Saí correndo da cena do crime, ninguém viu meu rosto, não vi o assassino que chegara na minha frente, e a moça ficou congelada olhando tudo, atônita. Dias depois, Perneta morreu no hospital, seu assassino, permaneceu foragido. Li tudo no Jornal do Povo.
Levantei, estava zonzo de ficar tanto tempo de joelhos. Os zumbidos, outrora mais tímidos, pareciam mais altos, nervosos, preces, murmúrios, sem nexo, palavras incompreensíveis; no meio dessa zoada, uma palavra entendi: culpado!
Olhei dos lados, não havia ninguém, só do outro lado, pela porta principal, chegavam alguns fiéis, todos muito bem vestidos, rostos lívidos, ar cândido; pareciam carregar o próprio cristo nos braços.
Eu não sei se teria coragem, acho que nunca saberei! Mas, uma coisa é certa, a intenção sempre existiu. O que não me torna menos culpado. Afinal, quem é inocente? Só Jesus. Esse me olhava com repressão lá de cima. Um ser humano desprezível, assim como todos os outros. Nunca procurou a igreja, agora, quando está aflito, procura redenção!
O sangue daquele homem está nas minhas mãos, isso não me sai da cabeça! E o que me deixa com sentimento maior de culpa é que não me senti vingado. Queria eu, eu! Quem o tiraria desse mundo, igual ele fez com minha mulher. Mas, na hora, penso que titubearia.
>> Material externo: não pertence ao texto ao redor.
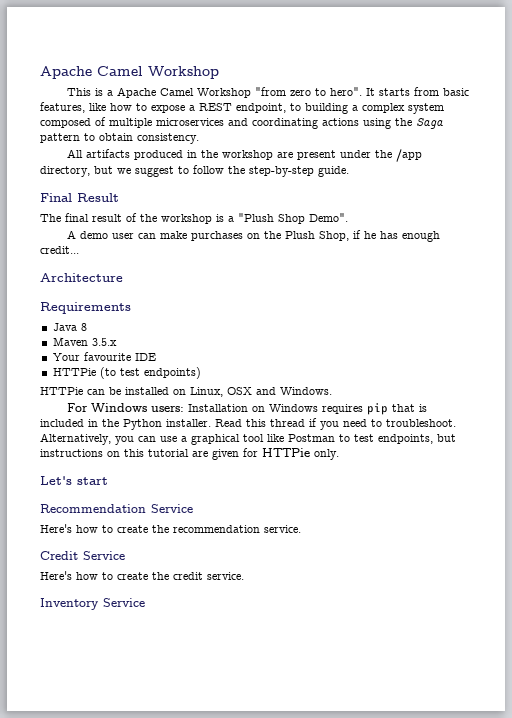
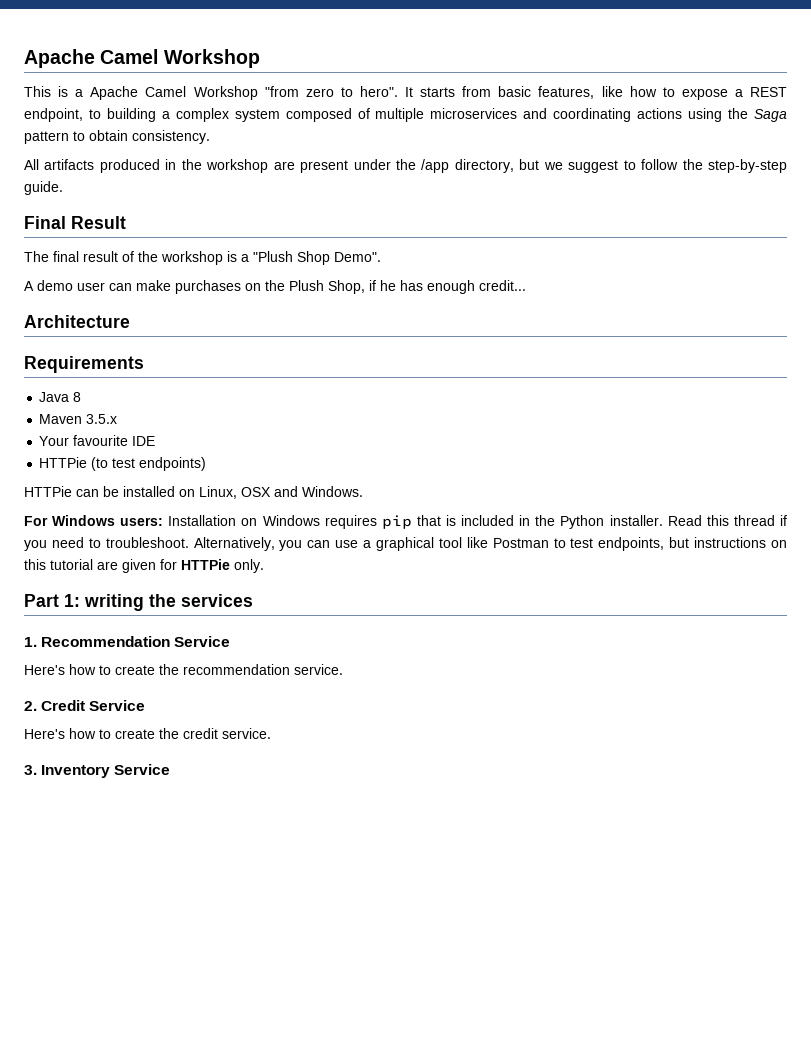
[40,476,108,485] Let's start // -> [24,594,253,611] [24,637,37,647] Part 1: writing the services // 1.
(301, 529) none -> [24,701,37,711] 2.
(244, 576) none -> [24,765,37,775] 3.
Talvez assim o desfecho fique melhor; sempre há alguém mais corajoso.
Olhei com olhar molhado para o altar, para as paredes, para cima, ao telhado em forma de funil. Lá no alto, no pico, escuro, parecia uma entrada para o paraíso, distante, silenciosa; porém, para mim, aparecia sem luz, com um espaço apertado, difícil de entrar. Quando baixei a visão, as imagens, muito reais, pareciam se mover; o Cristo, já não olhava para mim. Os anjos, com olhar severo, me expeliam daquele lugar santo. Eu era um pária. Eu havia rompido o limite, a linha tênue, que separa os santos dos impuros. Aquela santidade toda era demais para mim. Era preciso me retirar com o peso da minha impureza, para sobrar espaço para a santidade dos fiéis que desfilavam com sua leveza de querubim invejável.
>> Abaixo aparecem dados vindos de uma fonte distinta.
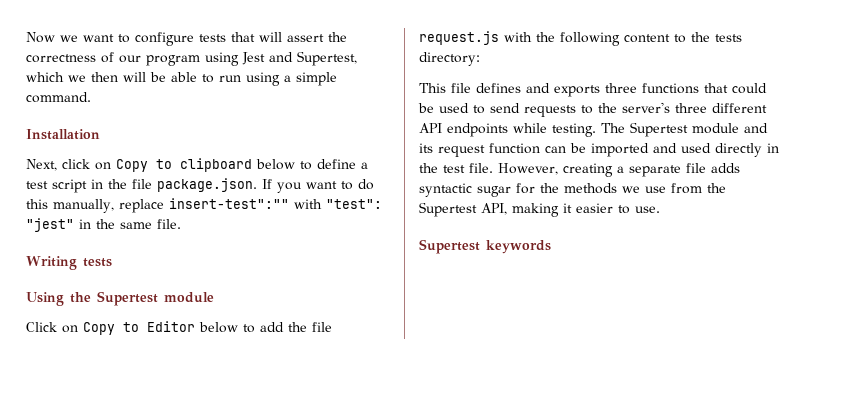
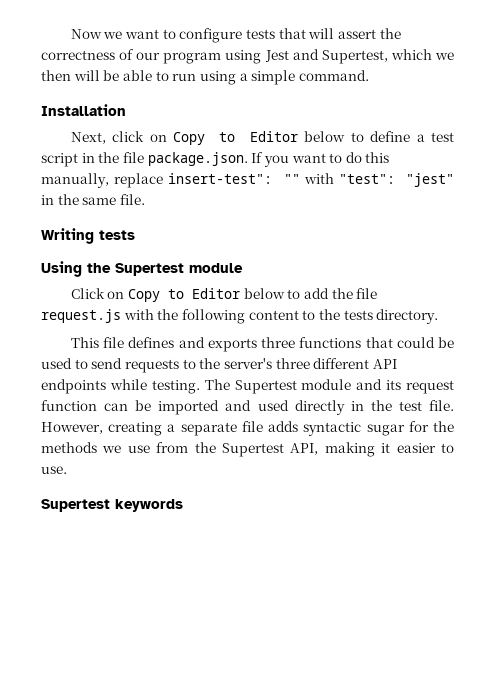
[180,158,252,172] clipboard -> [249,131,298,142] Editor
[168,198,289,209] insert-test":"" -> [168,173,300,184] insert-test": ""
[419,52,480,66] directory: -> [376,309,439,324] directory.

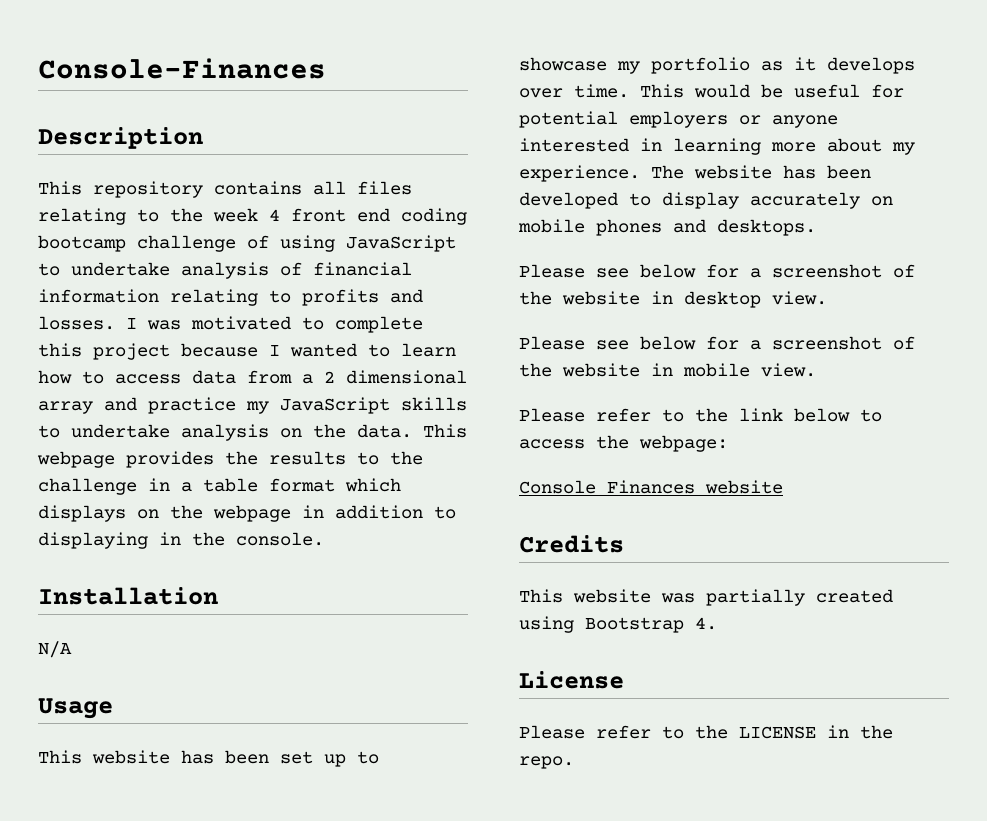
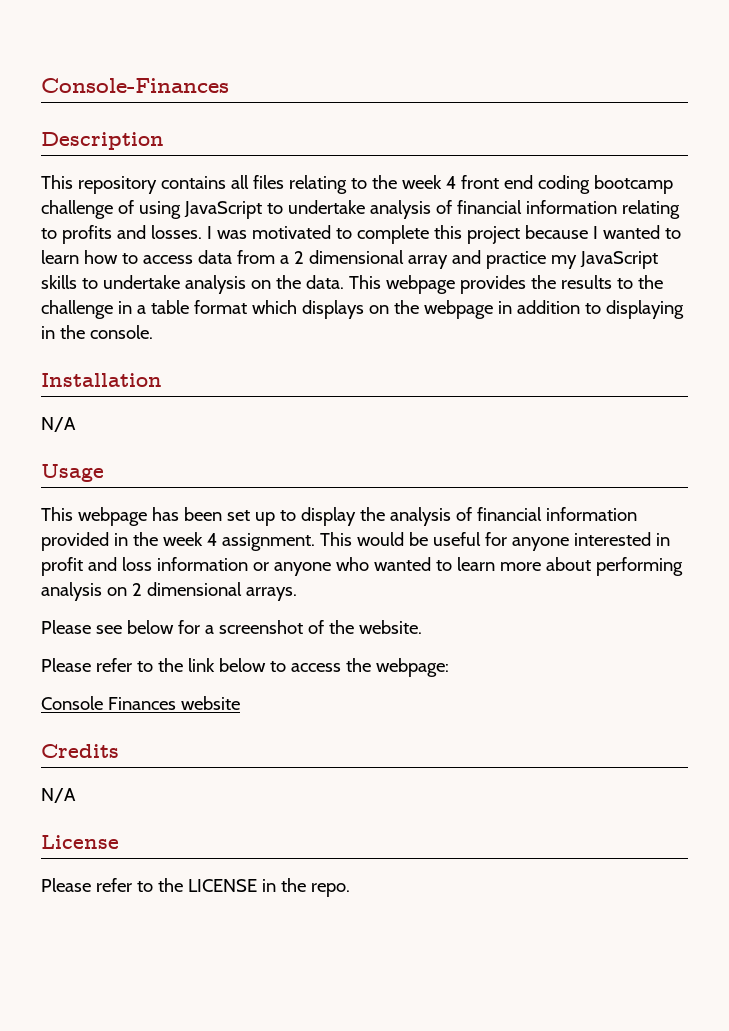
[92,750,170,764] website -> [77,507,147,526] webpage
[519,57,915,74] [519,84,629,98] showcase my portfolio as it develops over time. -> [300,507,637,526] [41,532,315,551] display the analysis of financial information provided in the week 4 assignment.
[519,111,838,128] [519,138,915,155] [519,165,871,182] [519,192,893,209] [518,219,816,236] [519,264,915,278] [519,291,827,308] [519,336,915,350] [519,363,816,377] potential employers or anyone interested in learning more about my experience. The website has been developed to display accurately on mobile phones and desktops. // Please see below for a screenshot of the website in desktop view. // Please see below for a screenshot of the website in mobile view. -> [511,532,670,551] [41,557,683,576] [41,582,297,601] [41,620,422,634] anyone interested in profit and loss information or anyone who wanted to learn more about performing analysis on 2 dimensional arrays. // Please see below for a screenshot of the website.
[519,589,893,606] [519,616,717,633] This website was partially created using Bootstrap 4. -> [41,788,76,803] N/A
Sai daquele lugar, que quando na entrada, me sentia bem, agora, saí quase a ponta pé pelas divindades e olhar dos santos que entravam aos poucos para o seu lar. Suava dos pés à cabeça. O sol castigava a terra com seu calor, e a mim, parecia destinar seu calor mais infernal.
Já na rua, contemplava com olhar triste aquele lugar lindo, motivo de orgulho da cidade, forma de cone, alto e…. inalcançável. Era mais um lugar estranho. Antes de partir, dei mais uma olhada por cima do ombro, sorri. Pensei em fazer o sinal da cruz, não fiz… Assim seja.